| Activity |
With the pictures left out, copy the records below exactly from the first line down to the line holding "the spectral distribution?", and include that line.

| Dataset entries |
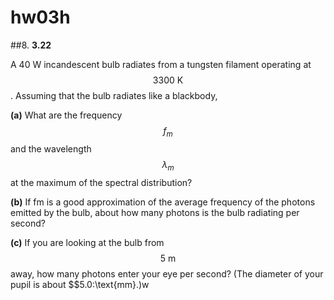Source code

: # hw03h

##8.
**3.22**

Α 40 W incandescent bulb radiates from a tungsten filament operating at $$3300\:\text{K}$$. Assuming that the bulb radiates like a blackbody,

**(a)** What are the frequency $$f_m$$ and the wavelength $$\lambda_m$$ at the maximum of the spectral distribution?

**(b)** If fm is a good approximation of the average frequency of the photons emitted by the bulb, about how many photons is the bulb radiating per second?

**(c)** If you are looking at the bulb from $$5\:\text{m}$$ away, how many photons enter your eye per second? (The diameter of your pupil is about $$5.0\:\text{mm}.)w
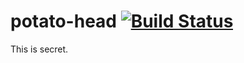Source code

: # potato-head [![Build Status](https://drone.io/github.com/fabienfoerster/potato-head/status.png)](https://drone.io/github.com/fabienfoerster/potato-head/latest)



This is secret.
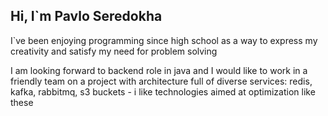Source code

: ## Hi, I`m Pavlo Seredokha

I`ve been enjoying programming since high school as a way to express my creativity and satisfy my need for problem solving

I am looking forward to backend role in java and I would like to work in a friendly team on a project with architecture full of diverse services: redis, kafka, rabbitmq, s3 buckets - i like technologies aimed at optimization like these
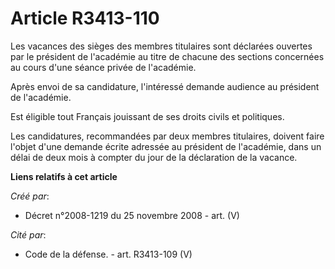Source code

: # Article R3413-110

Les vacances des sièges des membres titulaires sont déclarées ouvertes par le président de l'académie au titre de chacune des
sections concernées au cours d'une séance privée de l'académie.

Après envoi de sa candidature, l'intéressé demande audience au président de l'académie.

Est éligible tout Français jouissant de ses droits civils et politiques.

Les candidatures, recommandées par deux membres titulaires, doivent faire l'objet d'une demande écrite adressée au président
de l'académie, dans un délai de deux mois à compter du jour de la déclaration de la vacance.

**Liens relatifs à cet article**

_Créé par_:

  - Décret n°2008-1219 du 25 novembre 2008 - art. (V)

_Cité par_:

  - Code de la défense. - art. R3413-109 (V)
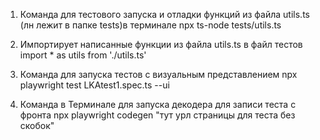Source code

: 1. Команда для тестового запуска и отладки функций из файла utils.ts (лн лежит в папке tests)в терминале
npx ts-node tests/utils.ts
2. Импортирует написанные функции из файла utils.ts в файл тестов
import * as utils from './utils.ts'
3. Команда для запуска тестов с визуальным представлением
npx playwright test LKAtest1.spec.ts --ui

4. Команда в Терминале для запуска декодера для записи теста с фронта
npx playwright codegen "тут урл страницы для теста без скобок"
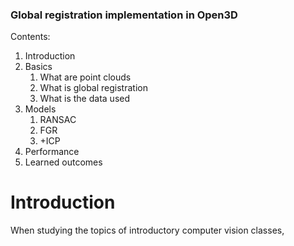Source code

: 
### Global registration implementation in Open3D

Contents:
1. Introduction
2. Basics
	1. What are point clouds
	2. What is global registration
	3. What is the data used
3. Models
	1. RANSAC
	2. FGR
	3. +ICP
4. Performance
5. Learned outcomes

# Introduction

When studying the topics of introductory computer vision classes, 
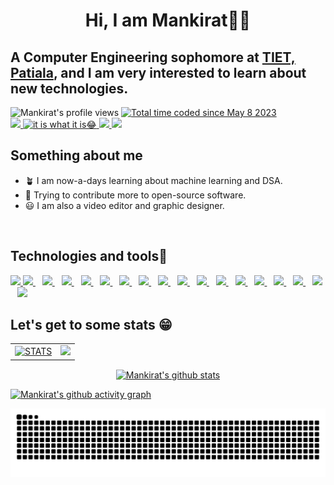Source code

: <h1 align="center">Hi, I am Mankirat👋🏻</h1>
<h2>A Computer Engineering sophomore at <a href="https://www.thapar.edu">TIET, Patiala</a>, and I am very interested to learn about new technologies.</h2>
<div style="display:inline-block">
  <img src="https://komarev.com/ghpvc/?username=MankiratSingh1315&label=Profile%20views&color=0eed4a&style=for-the-badge" alt="Mankirat's profile views" />
  <a href="https://wakatime.com/@6c4560a5-693d-422a-a2c0-518eec177837"><img src="https://wakatime.com/badge/user/6c4560a5-693d-422a-a2c0-518eec177837.svg?style=for-the-badge" alt="Total time coded since May 8 2023" /></a></br>
  <a href="https://www.linkedin.com/in/mankiratsingh1315/" style="decoration:none">
    <img src="https://img.shields.io/badge/LinkedIn-0077B5?style=for-the-badge&logo=linkedin&logoColor=white"/>
  </a>
  <a href="https://github.com/MankiratSingh1315" style="decoration:none">
    <img src="https://img.shields.io/badge/GitHub-100000?style=for-the-badge&logo=github&logoColor=white" title="it is what it is😂">
  </a>
  <a href="mailto:msingh2_be22@thapar.edu" style="decoration:none">
    <img src="https://img.shields.io/badge/Gmail-D14836?style=for-the-badge&logo=gmail&logoColor=white"/>
  </a>
  <a href="https://www.instagram.com/mankiratsingh1315/" style="decoration:none">
    <img src="https://img.shields.io/badge/Instagram-E4405F?style=for-the-badge&logo=instagram&logoColor=white"/>
  </a>
</div>
<br>
<div>
  <h2>Something about me</h2>
  <ul>
    <li> 🪴 I am now-a-days learning about machine learning and DSA.</li>
    <li> 🚀 Trying to contribute more to open-source software.</li>
    <li> 😃 I am also a video editor and graphic designer.</li>
  </ul>
</div>
<br>
<div>
  <h2>Technologies and tools🤖</h2>
  <div style="display:inline-block">
    <a href="https://archlinux.org/" title="I Use Arch BTW :D">
      <img src="https://github.com/MankiratSingh1315/MankiratSingh1315/assets/120726854/d35346d7-4226-4eff-97a9-7a8cdc526291" height=45/>
    </a>
    <a href="https://www.w3schools.com/c/c_intro.php">
      <img src="https://github.com/MankiratSingh1315/MankiratSingh1315/assets/120726854/cd259c7c-7d7d-47c0-b83a-400743e22b6e" height=45/>
    </a>&ensp;	
    <a href="https://www.w3schools.com/cpp/default.asp">
      <img src="https://github.com/MankiratSingh1315/MankiratSingh1315/assets/120726854/ce0f9687-5217-4fc6-8fcb-535d07d0e8cc" height=45/>
    </a>&ensp;	
    <a href="https://flutter.dev/">
      <img src="https://github.com/MankiratSingh1315/MankiratSingh1315/assets/120726854/18f5028f-cd75-413a-a2bf-3fa67356d789" height=45/>
    </a>&ensp;	
    <a href="https://dart.dev/">
      <img src="https://github.com/MankiratSingh1315/MankiratSingh1315/assets/120726854/f6114b41-272d-4e6f-b3d0-db25d0f9f376" height=45/>
    </a>&ensp;	
    <a href="https://www.w3schools.com/html/">
      <img src="https://github.com/MankiratSingh1315/MankiratSingh1315/assets/120726854/6d9adb54-4681-4e2b-be26-149470cb3e60" height=45/>
    </a>&ensp;	
    <a href="https://www.w3.org/Style/CSS/Overview.en.html">
      <img src="https://github.com/MankiratSingh1315/MankiratSingh1315/assets/120726854/2efe6403-1dec-4c6c-b826-649d62d8c470" height=45/>
    </a>&ensp;	
    <a href="https://developer.mozilla.org/en-US/docs/Web/JavaScript">
      <img src="https://github.com/MankiratSingh1315/MankiratSingh1315/assets/120726854/4f35c131-b0a2-4bfe-a53e-4c9addccfc8c" height=45/>
    </a>&ensp;	
    <a href="https://nodejs.org/en">
      <img src="https://github.com/MankiratSingh1315/MankiratSingh1315/assets/120726854/a55faa23-c8b8-456e-866b-9f7ec6225a87" height=45/>
    </a>&ensp;	
    <a href="https://www.mongodb.com/">
      <img src="https://github.com/MankiratSingh1315/MankiratSingh1315/assets/120726854/01ae1e20-f653-49f1-a6ef-064d868c4a8b" height=45/>
    </a>&ensp;	
    <a href="https://www.mysql.com/">
      <img src="https://github.com/MankiratSingh1315/MankiratSingh1315/assets/120726854/7dd67cad-148f-4943-b42b-abc3a590b991" height=45/>
    </a>&ensp;
    <a href="https://www.python.org/">
      <img src="https://github.com/MankiratSingh1315/MankiratSingh1315/assets/120726854/5a76893d-54b8-4e4b-95c1-2453dffb6ea6" height=45/>
    </a>&ensp;
    <a href="https://flask.palletsprojects.com/">
      <img src="https://github.com/MankiratSingh1315/MankiratSingh1315/assets/120726854/4bb88e8c-acd6-481e-b3aa-a62dc65e879d" height=45/>
    </a>&ensp;
    <a href="https://www.react.dev/">
      <img src="https://github.com/MankiratSingh1315/MankiratSingh1315/assets/120726854/53bfb558-774b-4d2b-8a01-da06f01f5998" height=45/>
    </a>&ensp;
    <a href="https://www.notion.so/">
      <img src="https://github.com/MankiratSingh1315/MankiratSingh1315/assets/120726854/8e634307-4c5c-4132-9a47-28eb4ff06a1a" height=45/>
    </a>&ensp;
    <a href="https://www.xubuntu.org/">
      <img src="https://github.com/MankiratSingh1315/MankiratSingh1315/assets/120726854/fc6cb35d-c1f6-4ec2-a2e2-f6cce626aa4b" height=45/>
    </a>&ensp;
    <a href="https://www.ubuntu.com/">
      <img src="https://github.com/MankiratSingh1315/MankiratSingh1315/assets/120726854/f3b8ff21-c08d-4b83-a054-f15a3e1a28af" height=45/>
    </a>&ensp;
    <a href="https://firebase.google.com/">
      <img src="https://github.com/MankiratSingh1315/MankiratSingh1315/assets/120726854/91bccba5-5b67-46bd-b14f-0b26b5ca1906" height=45/>
    </a>

  </div>
  <br>
  <div>
    <h2>Let's get to some stats 😁</h2>
    <p align="center">
      <table>
        <tr>
      <td><a href="https://github.com/MankiratSingh1315" align="center"><img alt="STATS" src="https://github-readme-stats.vercel.app/api?username=MankiratSingh1315&show_icons=true&theme=gotham"></a></td>
    <td><img src="https://github-readme-streak-stats.herokuapp.com/?user=MankiratSingh1315&theme=gotham&hide_border=false&border_radius=4.5&locale=en&date_format=&mode=daily&exclude_days=&sections=total%2Ccurrent%2Clongest&type=svg&background-type=gradient&properties=background"/></td>
        </tr>
      </table>
  </p>
    <p align="center">
       <a href="https://github.com/MankiratSingh1315"><img height="auto" align="center" alt="Mankirat's github stats" 
         src="https://github-profile-trophy.vercel.app/?username=MankiratSingh1315&row=1&column=7&theme=darkhub&margin-w=15e" /></a> 
  </div>

    
  [![Mankirat's github activity graph](https://github-readme-activity-graph.vercel.app/graph?username=MankiratSingh1315&theme=tokyo-night)](https://github.com/MankiratSingh1315)
  
</div>

<img style="margin-bottom:20px;display:flex;flex:1" src="https://raw.githubusercontent.com/MankiratSingh1315/MankiratSingh1315/output/github-contribution-grid-snake.svg" />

| Task answer |
Source code

: # hw03h

##8.
**3.22**

Α 40 W incandescent bulb radiates from a tungsten filament operating at $$3300\:\text{K}$$. Assuming that the bulb radiates like a blackbody,

**(a)** What are the frequency $$f_m$$ and the wavelength $$\lambda_m$$ at the maximum of the spectral distribution?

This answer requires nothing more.